Labour isn’t opposed in principle to a renovated, revitalised, or new Civic Complex. We are against the council borrowing £72m – landing tax payers with at least £2.4m of annual debt repayments for 50 years – without a full public debate about whether this is the best investment of public money in our town.
Labour wants to listen to the many people across the borough who are hit by austerity and work hard to pay their council tax and business rates. These are the people who will have to pay for this project, see increases in their tax bills, and further cuts to their council services as a consequence. Many of them may never use a new theatre.

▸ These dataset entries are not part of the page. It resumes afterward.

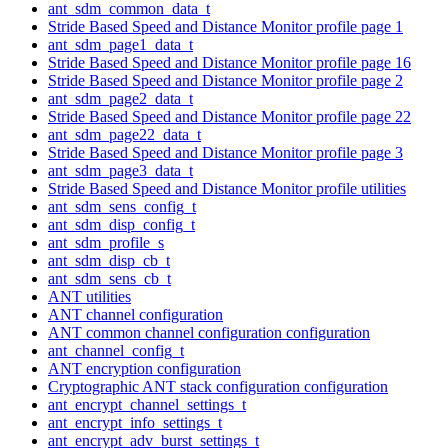
ant_sdm_common_data_t
Stride Based Speed and Distance Monitor profile page 1
ant_sdm_page1_data_t
Stride Based Speed and Distance Monitor profile page 16
Stride Based Speed and Distance Monitor profile page 2
ant_sdm_page2_data_t
Stride Based Speed and Distance Monitor profile page 22
ant_sdm_page22_data_t
Stride Based Speed and Distance Monitor profile page 3
ant_sdm_page3_data_t
Stride Based Speed and Distance Monitor profile utilities
ant_sdm_sens_config_t
ant_sdm_disp_config_t
ant_sdm_profile_s
ant_sdm_disp_cb_t
ant_sdm_sens_cb_t
ANT utilities
ANT channel configuration
ANT common channel configuration configuration
ant_channel_config_t
ANT encryption configuration
Cryptographic ANT stack configuration configuration
ant_encrypt_channel_settings_t
ant_encrypt_info_settings_t
ant_encrypt_adv_burst_settings_t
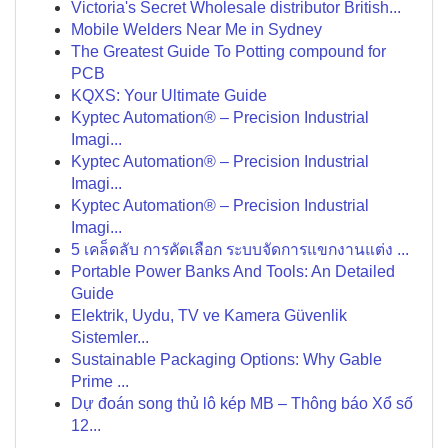
Victoria's Secret Wholesale distributor British...
Mobile Welders Near Me in Sydney
The Greatest Guide To Potting compound for
PCB
KQXS: Your Ultimate Guide
Kyptec Automation® – Precision Industrial
Imagi...
Kyptec Automation® – Precision Industrial
Imagi...
Kyptec Automation® – Precision Industrial
Imagi...
5 เคล็ดลับ การคัดเลือก ระบบจัดการแขกงานแต่ง ...
Portable Power Banks And Tools: An Detailed
Guide
Elektrik, Uydu, TV ve Kamera Güvenlik
Sistemler...
Sustainable Packaging Options: Why Gable
Prime ...
Dự đoán song thủ lô kép MB – Thông báo Xổ số
12...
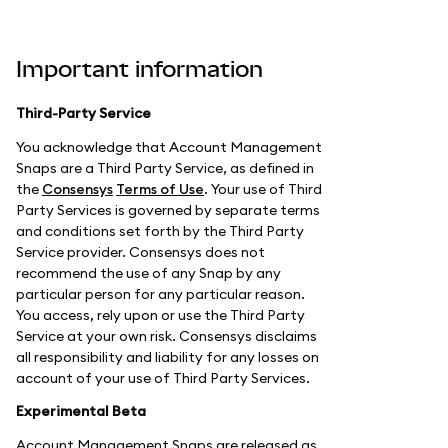
Important information
Third-Party Service
You acknowledge that Account Management
Snaps are a Third Party Service, as defined in
the
Consensys
Terms of Use
. Your use of Third
Party Services is governed by separate terms
and conditions set forth by the Third Party
Service provider. Consensys does not
recommend the use of any Snap by any
particular person for any particular reason.
You access, rely upon or use the Third Party
Service at your own risk. Consensys disclaims
all responsibility and liability for any losses on
account of your use of Third Party Services.
Experimental Beta
Account Management Snaps are released as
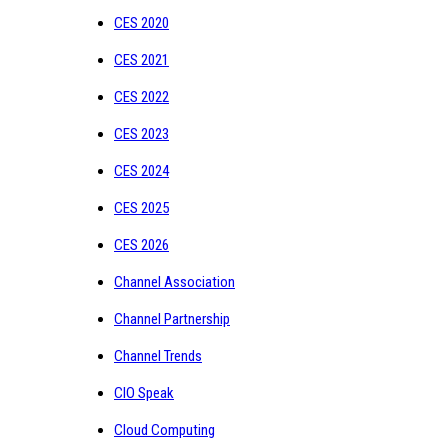
CES 2020
CES 2021
CES 2022
CES 2023
CES 2024
CES 2025
CES 2026
Channel Association
Channel Partnership
Channel Trends
CIO Speak
Cloud Computing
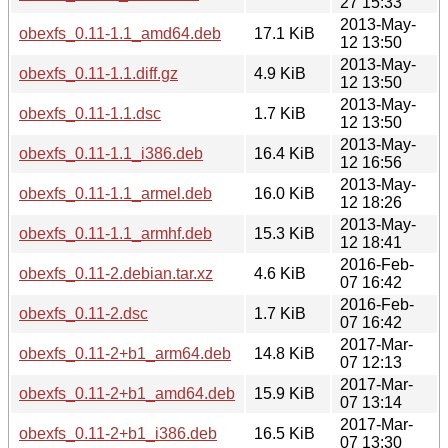
27 15:33
2013-May-
obexfs_0.11-1.1_amd64.deb
17.1 KiB
12 13:50
2013-May-
obexfs_0.11-1.1.diff.gz
4.9 KiB
12 13:50
2013-May-
obexfs_0.11-1.1.dsc
1.7 KiB
12 13:50
2013-May-
obexfs_0.11-1.1_i386.deb
16.4 KiB
12 16:56
2013-May-
obexfs_0.11-1.1_armel.deb
16.0 KiB
12 18:26
2013-May-
obexfs_0.11-1.1_armhf.deb
15.3 KiB
12 18:41
2016-Feb-
obexfs_0.11-2.debian.tar.xz
4.6 KiB
07 16:42
2016-Feb-
obexfs_0.11-2.dsc
1.7 KiB
07 16:42
2017-Mar-
obexfs_0.11-2+b1_arm64.deb
14.8 KiB
07 12:13
2017-Mar-
obexfs_0.11-2+b1_amd64.deb
15.9 KiB
07 13:14
2017-Mar-
obexfs_0.11-2+b1_i386.deb
16.5 KiB
07 13:30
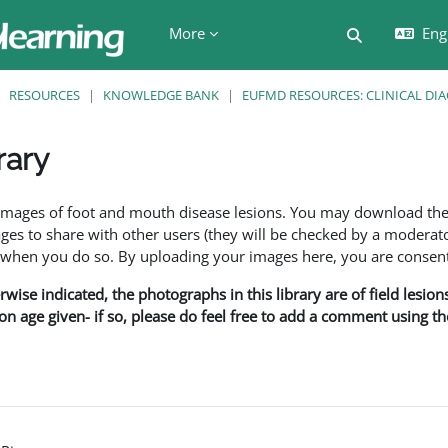
More
Engl
Toggle searc
RESOURCES
KNOWLEDGE BANK
EUFMD RESOURCES: CLINICAL DI
rary
ents
f images of foot and mouth disease lesions. You may download th
s to share with other users (they will be checked by a moderator
en you do so. By uploading your images here, you are consenti
rwise indicated, the photographs in this library are of field lesio
ion age given- if so, please do feel free to add a comment using t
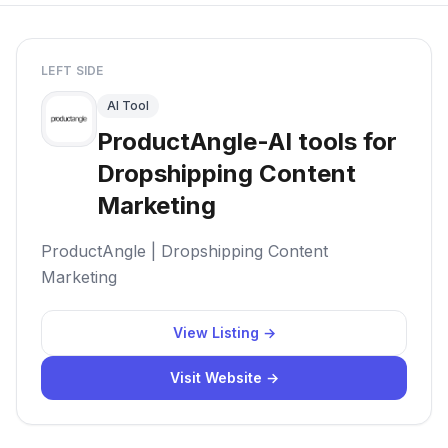
LEFT SIDE
AI Tool
ProductAngle-AI tools for
Dropshipping Content
Marketing
ProductAngle | Dropshipping Content
Marketing
View Listing →
Visit Website →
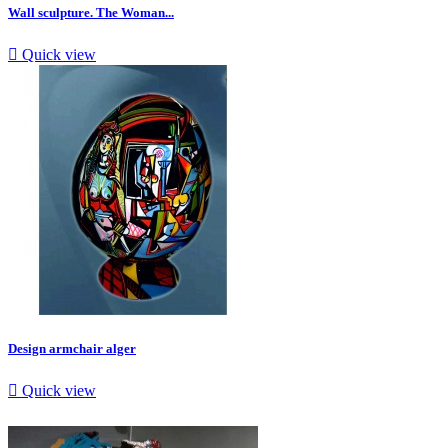
Wall sculpture. The Woman...

Quick view
Design armchair alger

Quick view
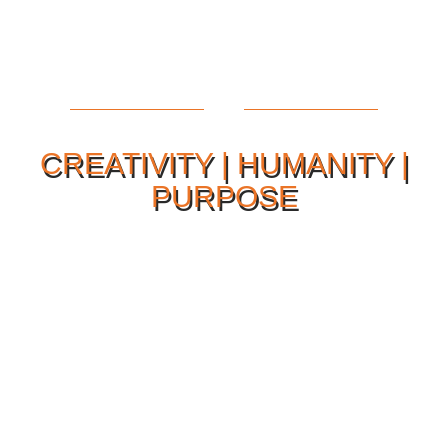
CREATIVITY | HUMANITY |
PURPOSE
Our Philosophy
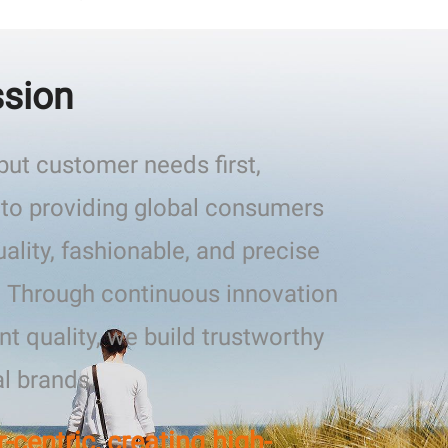
ssion
ut customer needs first,
to providing global consumers
uality, fashionable, and precise
. Through continuous innovation
nt quality, we build trustworthy
al brands.
centric, creating high-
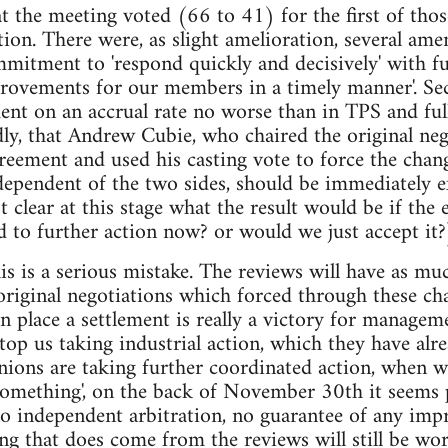
at the meeting voted (66 to 41) for the first of thos
ction. There were, as slight amelioration, several am
mmitment to 'respond quickly and decisively' with fur
rovements for our members in a timely manner'. Sec
ent on an accrual rate no worse than in TPS and ful
ly, that Andrew Cubie, who chaired the original neg
reement and used his casting vote to force the chan
dependent of the two sides, should be immediately 
ot clear at this stage what the result would be if the
d to further action now? or would we just accept it?
this is a serious mistake. The reviews will have as 
 original negotiations which forced through these c
in place a settlement is really a victory for managem
stop us taking industrial action, which they have alr
nions are taking further coordinated action, whe
something', on the back of November 30th it seems 
no independent arbitration, no guarantee of any im
ing that does come from the reviews will still be w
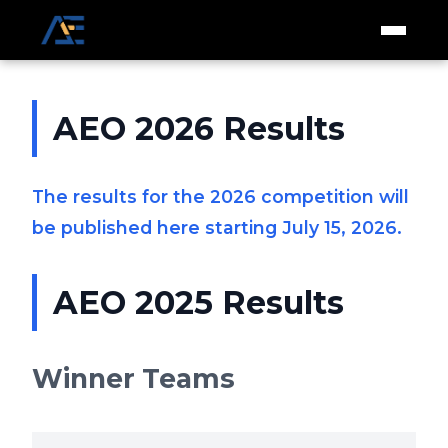
AEO 2026 Results
The results for the 2026 competition will
be published here starting July 15, 2026.
AEO 2025 Results
Winner Teams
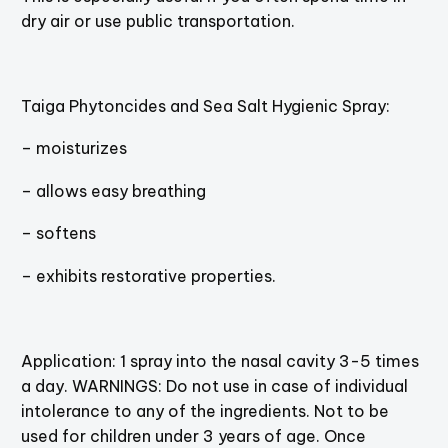
dry air or use public transportation.
Taiga Phytoncides and Sea Salt Hygienic Spray:
– moisturizes
– allows easy breathing
– softens
– exhibits restorative properties.
Application: 1 spray into the nasal cavity 3-5 times
a day. WARNINGS: Do not use in case of individual
intolerance to any of the ingredients. Not to be
used for children under 3 years of age. Once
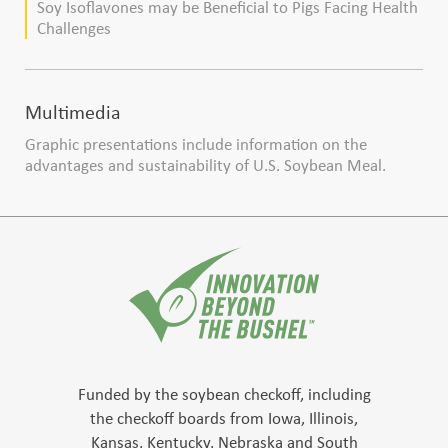
Soy Isoflavones may be Beneficial to Pigs Facing Health
Challenges
Multimedia
Graphic presentations include information on the
advantages and sustainability of U.S. Soybean Meal.
Funded by the soybean checkoff, including
the checkoff boards from Iowa, Illinois,
Kansas, Kentucky, Nebraska and South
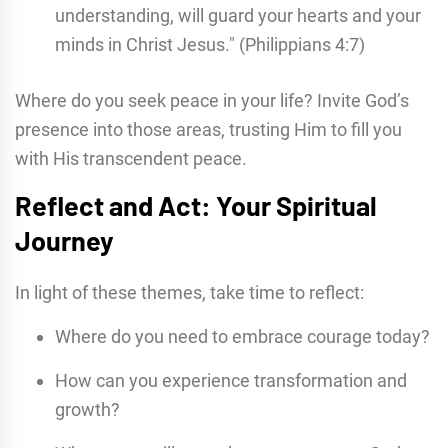
understanding, will guard your hearts and your
minds in Christ Jesus." (Philippians 4:7)
Where do you seek peace in your life? Invite God’s
presence into those areas, trusting Him to fill you
with His transcendent peace.
Reflect and Act: Your Spiritual
Journey
In light of these themes, take time to reflect:
Where do you need to embrace courage today?
How can you experience transformation and
growth?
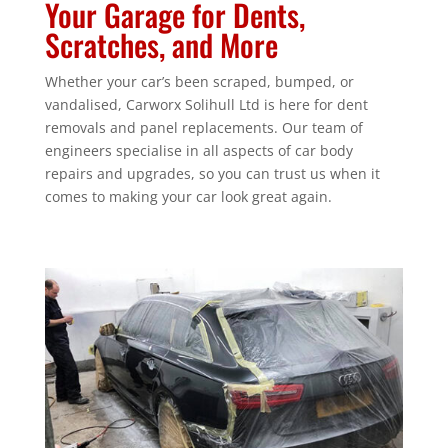
Your Garage for Dents,
Scratches, and More
Whether your car’s been scraped, bumped, or
vandalised, Carworx Solihull Ltd is here for dent
removals and panel replacements. Our team of
engineers specialise in all aspects of car body
repairs and upgrades, so you can trust us when it
comes to making your car look great again.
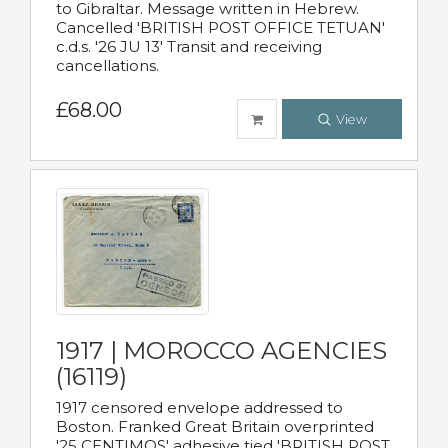
to Gibraltar. Message written in Hebrew.
Cancelled 'BRITISH POST OFFICE TETUAN'
c.d.s. '26 JU 13' Transit and receiving
cancellations.
£68.00
View
1917 | MOROCCO AGENCIES
(16119)
1917 censored envelope addressed to
Boston. Franked Great Britain overprinted
'25 CENTIMOS' adhesive tied 'BRITISH POST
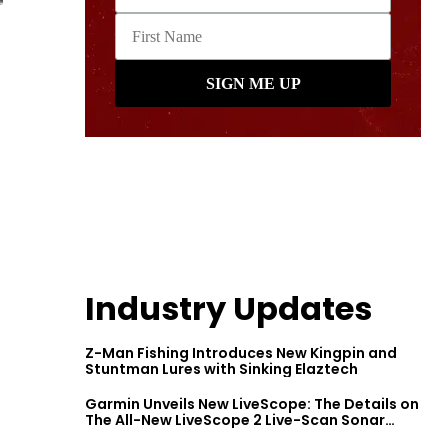
Industry Updates
Z-Man Fishing Introduces New Kingpin and
Stuntman Lures with Sinking Elaztech
Garmin Unveils New LiveScope: The Details on
The All-New LiveScope 2 Live-Scan Sonar
Series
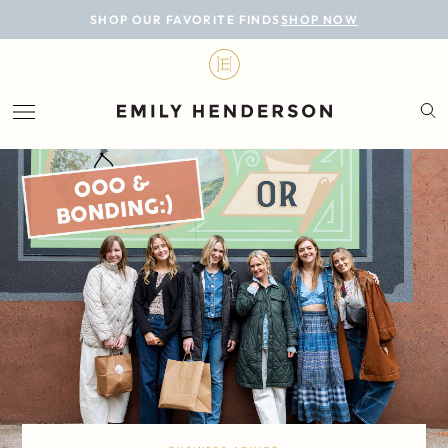
BLOG
SHOP OUR FAVORITE FINDS
SHOP NOW
DESIGN
LIFESTYLE
PERSONAL
ROOMS
PROJECTS
SHOP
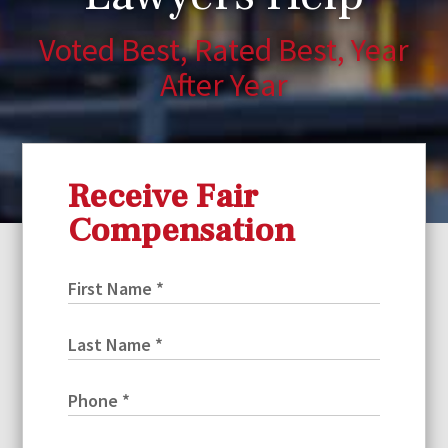
Voted Best, Rated Best, Year
After Year
Receive Fair
Compensation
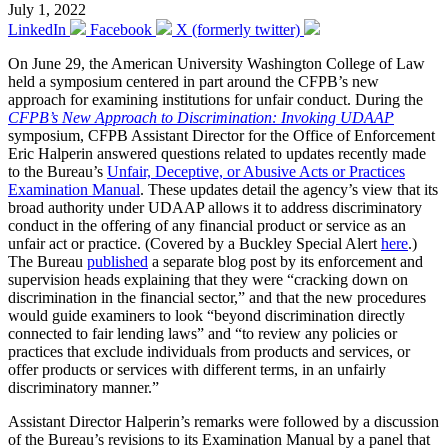
July 1, 2022
LinkedIn
Facebook
X (formerly twitter)
On June 29, the American University Washington College of Law
held a symposium centered in part around the CFPB’s new
approach for examining institutions for unfair conduct. During the
CFPB’s New Approach to Discrimination: Invoking UDAAP
symposium, CFPB Assistant Director for the Office of Enforcement
Eric Halperin answered questions related to updates recently made
to the Bureau’s
Unfair, Deceptive, or Abusive Acts or Practices
Examination Manual
. These updates detail the agency’s view that its
broad authority under UDAAP allows it to address discriminatory
conduct in the offering of any financial product or service as an
unfair act or practice. (Covered by a Buckley Special Alert
here
.)
The Bureau
published
a separate blog post by its enforcement and
supervision heads explaining that they were “cracking down on
discrimination in the financial sector,” and that the new procedures
would guide examiners to look “beyond discrimination directly
connected to fair lending laws” and “to review any policies or
practices that exclude individuals from products and services, or
offer products or services with different terms, in an unfairly
discriminatory manner.”
Assistant Director Halperin’s remarks were followed by a discussion
of the Bureau’s revisions to its Examination Manual by a panel that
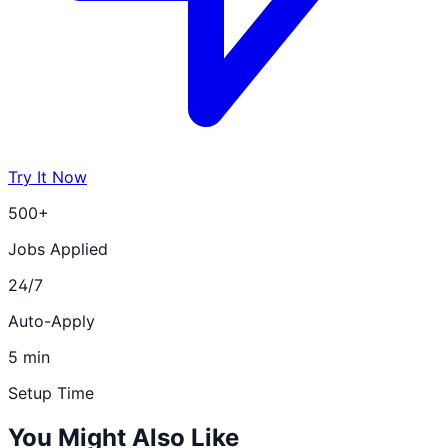
Try It Now
500+
Jobs Applied
24/7
Auto-Apply
5 min
Setup Time
You Might Also Like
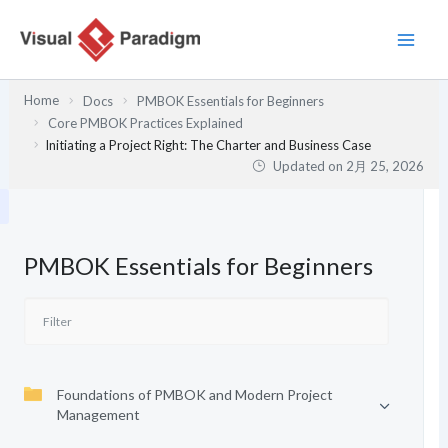
内
容
を
ス
Home
Docs
PMBOK Essentials for Beginners
キ
Core PMBOK Practices Explained
ッ
Initiating a Project Right: The Charter and Business Case
プ
Updated on
2月 25, 2026
PMBOK Essentials for Beginners
Foundations of PMBOK and Modern Project
Management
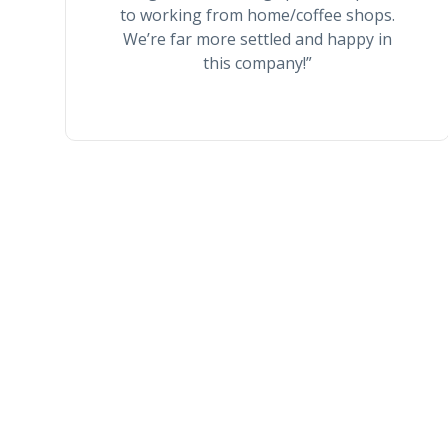
to working from home/coffee shops.
We’re far more settled and happy in
this company!”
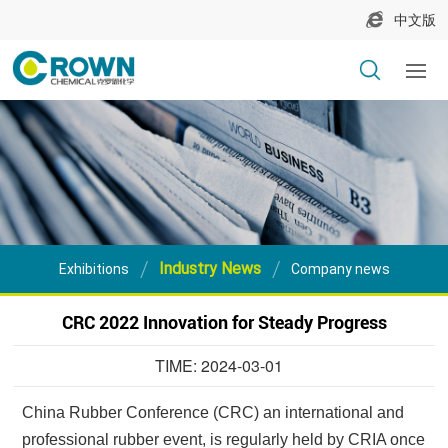
中文版
Industry News
Exhibitions
Company news
CRC 2022 Innovation for Steady Progress
TIME: 2024-03-01
China Rubber Conference (CRC) an international and
professional rubber event, is regularly held by CRIA once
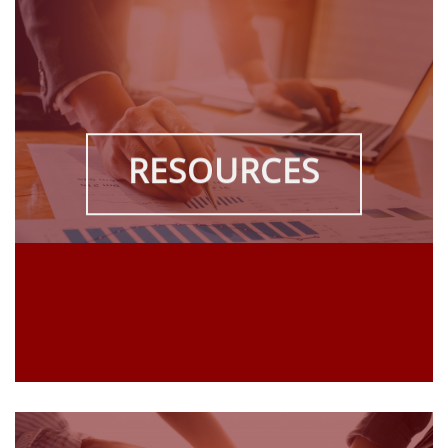
RESOURCES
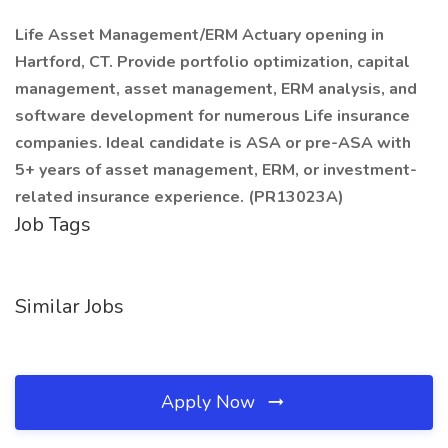
Life Asset Management/ERM Actuary opening in
Hartford, CT. Provide portfolio optimization, capital
management, asset management, ERM analysis, and
software development for numerous Life insurance
companies. Ideal candidate is ASA or pre-ASA with
5+ years of asset management, ERM, or investment-
related insurance experience. (PR13023A)
Job Tags
Similar Jobs
Apply Now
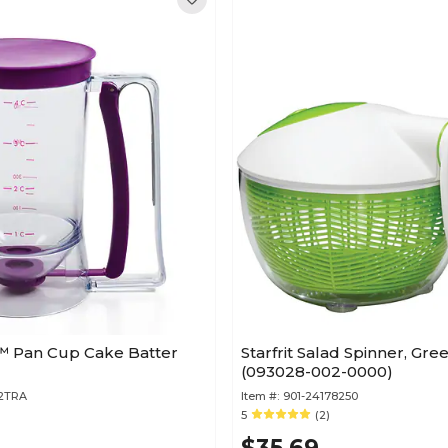
 Pan Cup Cake Batter
Starfrit Salad Spinner, Gr
(093028-002-0000)
32TRA
Item #:
901-24178250
5
(2)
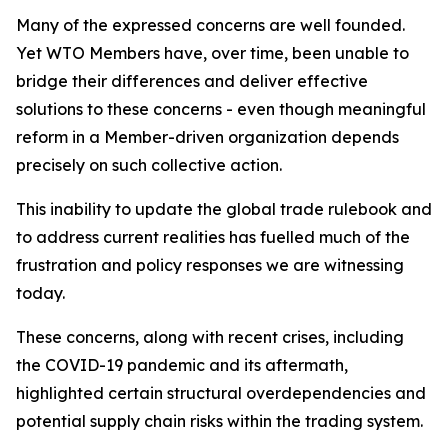
Many of the expressed concerns are well founded.
Yet WTO Members have, over time, been unable to
bridge their differences and deliver effective
solutions to these concerns - even though meaningful
reform in a Member-driven organization depends
precisely on such collective action.
This inability to update the global trade rulebook and
to address current realities has fuelled much of the
frustration and policy responses we are witnessing
today.
These concerns, along with recent crises, including
the COVID-19 pandemic and its aftermath,
highlighted certain structural overdependencies and
potential supply chain risks within the trading system.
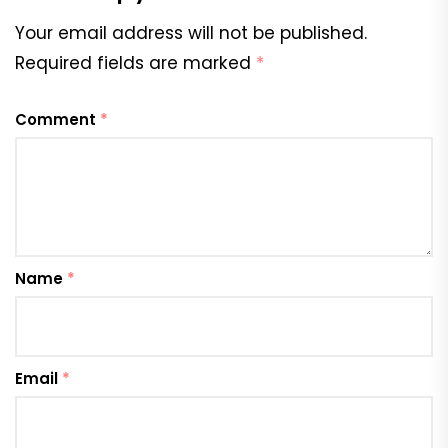
Your email address will not be published.
Required fields are marked
*
Comment
*
Name
*
Email
*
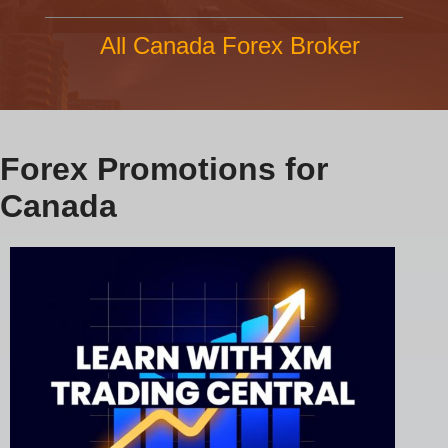
All Canada Forex Broker
Forex Promotions for
Canada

Labour shares some of the detailed concerns being raised about the Civic Complex, but also believes we should all be posing some wider questions.
Firstly we should ask if the council has got its priorities right.
There aren’t enough houses available for long-term, affordable rent across Tunbridge Wells. Nearly 1,000 people are on the housing register. 138 of these are homeless or in temporary accommodation. Other councils propose a housing investment programme to fix this. Why doesn’t ours?
Our town is increasingly congested with cars pumping out fumes that are bad for our health. Why isn’t this council investing in tackling air pollution which recent research tells is a killer? Where is the support for better public transport to help people get to work and reduce the isolation of elderly people in our towns and villages?
Every month more people across the borough face poverty and become reliant on foodbanks. What message does it send to the ‘just about managing’ that the council is prepared to spend vast sums of public money on a new theatre and offices for its employees, while ignoring their needs?
Secondly we should be asking if the council should be investing in a more modest proposal.
There would almost certainly be wider support for a project that provides funds for more housing, better council services, decent accommodation for council staff, and an affordable theatre aimed mainly at the requirements of local residents.
There is a growing political consensus that we need a much wider public discussion of the options for the Civic Complex, including looking at better ways of investing any money that we can borrow, before the council makes its final decision in December.
The recent full council meeting rejected an attempt to ensure an explicit electoral mandate is in place before any council decision goes ahead. We should be concerned at the one-party arrogance of a council unwilling to ask for the approval of the people who will pay for the project.
Labour is one of an increasing number of voices, including the Liberal Democrats and Conservative ex-council leader Roy Bullock, demanding that the final Civic Complex proposal should be tested in a referendum to be held at the same time as next May’s council election.
If the Tories are so confident of their decision, why won’t they put it to voters for their verdict?